Upright citizens like Joe Mader, Carlos de Souza, Atwell Sandy jnr, Ria Lewis and three-quarters of the Cropper family (just to identify a few) had their lives brutally snuffed out while they did nothing more than attempt to enjoy the comfort of their homes.

The larger sample only grows increasingly grim with each additional remembrance, some of which reflect a level of evil hitherto uncommon in these parts. On May 6, four members of a Talparo family were hacked to death at home in an attack that ranks for inclusion on a shortlist already containing felons like Jack the Ripper. Among the victims was a physically disabled nine-year-old mute, who was slaughtered in his wheelchair.

This year's statistics have eclipsed the all-time record for slayings per year and the sheer barbarity of recent homicides outweigh any spin that can be put on numbers.

Of even greater concern is the number of unsolved murders.
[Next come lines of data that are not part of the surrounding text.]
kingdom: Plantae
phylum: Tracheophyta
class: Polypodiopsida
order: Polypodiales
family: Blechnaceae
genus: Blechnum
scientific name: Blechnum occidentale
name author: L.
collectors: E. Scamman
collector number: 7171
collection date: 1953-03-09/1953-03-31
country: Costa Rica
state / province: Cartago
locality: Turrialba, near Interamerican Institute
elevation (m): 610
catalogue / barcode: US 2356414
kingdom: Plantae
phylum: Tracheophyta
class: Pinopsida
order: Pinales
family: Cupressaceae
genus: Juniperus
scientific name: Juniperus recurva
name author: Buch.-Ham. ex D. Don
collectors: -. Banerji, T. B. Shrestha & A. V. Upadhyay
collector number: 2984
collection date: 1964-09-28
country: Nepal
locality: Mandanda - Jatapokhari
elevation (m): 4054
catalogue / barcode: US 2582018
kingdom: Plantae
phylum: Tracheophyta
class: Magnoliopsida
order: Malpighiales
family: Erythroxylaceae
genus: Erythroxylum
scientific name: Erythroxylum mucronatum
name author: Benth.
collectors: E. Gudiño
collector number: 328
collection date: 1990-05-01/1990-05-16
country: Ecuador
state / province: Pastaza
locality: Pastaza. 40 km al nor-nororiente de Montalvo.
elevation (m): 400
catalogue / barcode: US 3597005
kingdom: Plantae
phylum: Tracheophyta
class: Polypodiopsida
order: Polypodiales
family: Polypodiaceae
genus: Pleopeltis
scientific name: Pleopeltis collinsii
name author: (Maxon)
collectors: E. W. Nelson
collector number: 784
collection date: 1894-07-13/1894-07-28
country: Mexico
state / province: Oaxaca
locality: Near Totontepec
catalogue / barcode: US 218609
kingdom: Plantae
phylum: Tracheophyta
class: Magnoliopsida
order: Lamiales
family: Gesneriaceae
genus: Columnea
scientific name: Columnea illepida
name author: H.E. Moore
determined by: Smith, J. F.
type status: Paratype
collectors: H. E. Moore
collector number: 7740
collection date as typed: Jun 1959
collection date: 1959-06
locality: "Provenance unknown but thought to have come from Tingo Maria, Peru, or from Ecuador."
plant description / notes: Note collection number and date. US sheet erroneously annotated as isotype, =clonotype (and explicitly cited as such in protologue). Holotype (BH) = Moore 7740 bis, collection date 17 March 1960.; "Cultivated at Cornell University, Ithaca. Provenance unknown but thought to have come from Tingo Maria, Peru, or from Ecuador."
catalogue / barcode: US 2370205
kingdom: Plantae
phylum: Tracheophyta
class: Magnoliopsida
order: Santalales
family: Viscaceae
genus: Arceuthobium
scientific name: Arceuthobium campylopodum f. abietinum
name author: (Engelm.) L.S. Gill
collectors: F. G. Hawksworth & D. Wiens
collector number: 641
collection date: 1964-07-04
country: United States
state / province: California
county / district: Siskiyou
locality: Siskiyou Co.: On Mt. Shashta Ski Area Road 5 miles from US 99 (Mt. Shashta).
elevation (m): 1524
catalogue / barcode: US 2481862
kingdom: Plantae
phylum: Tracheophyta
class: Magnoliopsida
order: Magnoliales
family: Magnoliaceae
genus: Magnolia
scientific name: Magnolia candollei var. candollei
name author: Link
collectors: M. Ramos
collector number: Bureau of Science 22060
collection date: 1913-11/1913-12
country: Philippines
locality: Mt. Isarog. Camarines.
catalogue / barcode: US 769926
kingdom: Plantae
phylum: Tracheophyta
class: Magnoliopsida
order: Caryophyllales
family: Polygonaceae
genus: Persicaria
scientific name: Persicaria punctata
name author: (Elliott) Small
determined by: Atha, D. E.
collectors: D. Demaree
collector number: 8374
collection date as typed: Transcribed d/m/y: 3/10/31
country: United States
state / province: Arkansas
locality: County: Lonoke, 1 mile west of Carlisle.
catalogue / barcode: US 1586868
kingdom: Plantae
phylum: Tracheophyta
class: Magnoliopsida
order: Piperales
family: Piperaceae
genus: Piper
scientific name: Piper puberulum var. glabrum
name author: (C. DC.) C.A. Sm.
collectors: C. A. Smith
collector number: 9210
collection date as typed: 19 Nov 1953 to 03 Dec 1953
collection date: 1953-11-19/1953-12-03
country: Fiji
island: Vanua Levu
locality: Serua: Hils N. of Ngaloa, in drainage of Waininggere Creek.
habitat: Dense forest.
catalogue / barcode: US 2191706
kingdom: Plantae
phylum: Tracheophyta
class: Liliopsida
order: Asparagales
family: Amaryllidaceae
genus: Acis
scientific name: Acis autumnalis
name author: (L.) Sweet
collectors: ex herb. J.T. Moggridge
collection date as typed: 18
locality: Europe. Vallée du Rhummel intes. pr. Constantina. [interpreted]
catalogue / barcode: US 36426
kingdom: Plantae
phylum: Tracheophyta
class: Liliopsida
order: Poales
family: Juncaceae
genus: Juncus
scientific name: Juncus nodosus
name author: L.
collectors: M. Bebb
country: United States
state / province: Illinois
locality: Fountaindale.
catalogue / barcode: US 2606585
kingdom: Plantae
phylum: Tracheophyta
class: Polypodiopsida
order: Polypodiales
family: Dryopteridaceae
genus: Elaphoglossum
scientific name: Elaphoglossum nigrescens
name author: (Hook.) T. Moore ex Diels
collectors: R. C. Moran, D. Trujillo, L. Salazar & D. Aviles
Even first-time killers may develop a sense of security, given the hopelessness of primitive police detection methods and frequent immobility of those willing to assist.

Seniors in any society often find it difficult to comprehend savagery occurring far below their station. But in more cases than we would care to openly admit, the perpetrators of crimes against the person see themselves as no worse than their superiors; finding convenient comparison with unseemly deeds by those who should know better.

This thinking finds comfort in the concept of "If the priest could play who is me," calypsonian Cypher's way of saying "What is good for the goose is good for the gander." We still have to explain to our youth, for instance, how a former Cabinet Minister could end up in jail awaiting trial on a charge of murder.

When we dismiss a murder as "drug-related", it would also be useful to remember that the fight for wealth among those willing to kill for it is essentially no different from a public official who takes a bribe to allow approval of a sub-standard facility that could later endanger life.

In the circumstances, all the programmes and acronyms we can devise will be of little help. Few remember the meaning of LEAP and "rapid response" has become a relative term.

Some police stations actually lock their doors at night, perhaps fearful of the very dangers we have come to associate with doing otherwise. Last year, one of my young relatives was being chased by a gang of thugs intent on relieving him of a gold chain. He ran to a police station in the heart of Port of Spain, only to find it locked and be told through a crack in the door that he should continue running until he reached the Criminal Investigation Department (CID) some three blocks away.

An investigation into police recalcitrance in that episode is still underway more than 13 months later. What is he to think next time? So, my "Merry Christmas" wish for all is simple: That the incoming Government understands the futility of finding ways to increase our disposable income if someone is out there lurking, planning to murder us in our beds for it.

Wouldn't it be nice to be able to open the iron gates and sit on the front porch once again, sipping beverages with family and friends on Christmas night? Doesn't that surpass "the perfect ending of a perfect day," they sing about ever so lustily in "Sleighride"?